There is a growing interest in adopting object technologies for the development of real-time control systems. Several commercial tools, currently available, provide object-oriented modeling and design support for real-time control systems. While these products provide many useful facilities, such as visualization tools and automatic code generation, they are all weak in addressing the central characteristic of real-time control systems design, i.e., providing support for a designer to reason about timeliness properties. We believe an approach that integrates the advancements in both object modeling and design methods and real-time scheduling theory is the key to successful use of object technology for real-time software. Surprisingly several past approaches to integrate the two either restrict the object models, or do not allow sophisticated schedulability analysis techniques.

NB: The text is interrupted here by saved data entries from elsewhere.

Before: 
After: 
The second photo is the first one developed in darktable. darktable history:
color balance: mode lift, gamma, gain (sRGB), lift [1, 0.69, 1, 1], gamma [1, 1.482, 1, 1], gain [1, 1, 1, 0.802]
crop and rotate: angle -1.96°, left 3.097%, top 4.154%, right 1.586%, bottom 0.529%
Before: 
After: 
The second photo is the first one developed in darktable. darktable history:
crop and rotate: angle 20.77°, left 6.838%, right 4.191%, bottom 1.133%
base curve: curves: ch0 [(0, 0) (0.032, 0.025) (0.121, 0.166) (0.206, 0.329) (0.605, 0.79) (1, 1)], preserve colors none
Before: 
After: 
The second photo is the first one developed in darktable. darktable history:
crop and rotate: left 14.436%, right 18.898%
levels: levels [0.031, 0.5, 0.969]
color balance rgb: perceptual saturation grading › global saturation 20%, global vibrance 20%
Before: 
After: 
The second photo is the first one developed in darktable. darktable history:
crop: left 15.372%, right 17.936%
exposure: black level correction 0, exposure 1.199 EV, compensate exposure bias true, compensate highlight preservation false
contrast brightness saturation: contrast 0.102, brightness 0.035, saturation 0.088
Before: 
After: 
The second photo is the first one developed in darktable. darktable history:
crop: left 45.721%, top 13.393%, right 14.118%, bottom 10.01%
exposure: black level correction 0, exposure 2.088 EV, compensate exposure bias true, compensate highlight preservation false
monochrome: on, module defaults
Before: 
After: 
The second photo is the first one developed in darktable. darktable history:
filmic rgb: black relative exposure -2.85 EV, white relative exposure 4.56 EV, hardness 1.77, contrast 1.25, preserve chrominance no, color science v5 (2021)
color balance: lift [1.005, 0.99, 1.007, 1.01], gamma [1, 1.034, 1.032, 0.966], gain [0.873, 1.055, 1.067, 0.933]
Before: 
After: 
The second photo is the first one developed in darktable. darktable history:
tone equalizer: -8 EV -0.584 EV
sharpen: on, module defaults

This study shows how schedulability analysis can be integrated with UML for Real-Time (UML-RT) to deal with timing properties in real time control systems. More specifically, we develop the schedulability and feasibility analysis modeling for the external messages that may suffer release jitter due to being dispatched by a tick driven scheduler in real-time control system and we also develop the scheduliablity modeling for sporadic activities, where messages arrive sporadically then execute periodically for some bounded time. This method can be used to cope with timing constraints in realistic and complex real-time control systems. Using this method, a designer can quickly evaluate the impact of various implementation decisions on schedulability. In conjunction with automatic code generation, we believe that this will greatly streamline the design and development of real-time control systems software.


© 2004 Qimin Gao, L. J. Brown and L. F. Capretz. This is an open access article distributed under the terms of the Creative Commons Attribution License, which permits unrestricted use, distribution, and reproduction in any medium, provided the original author and source are credited.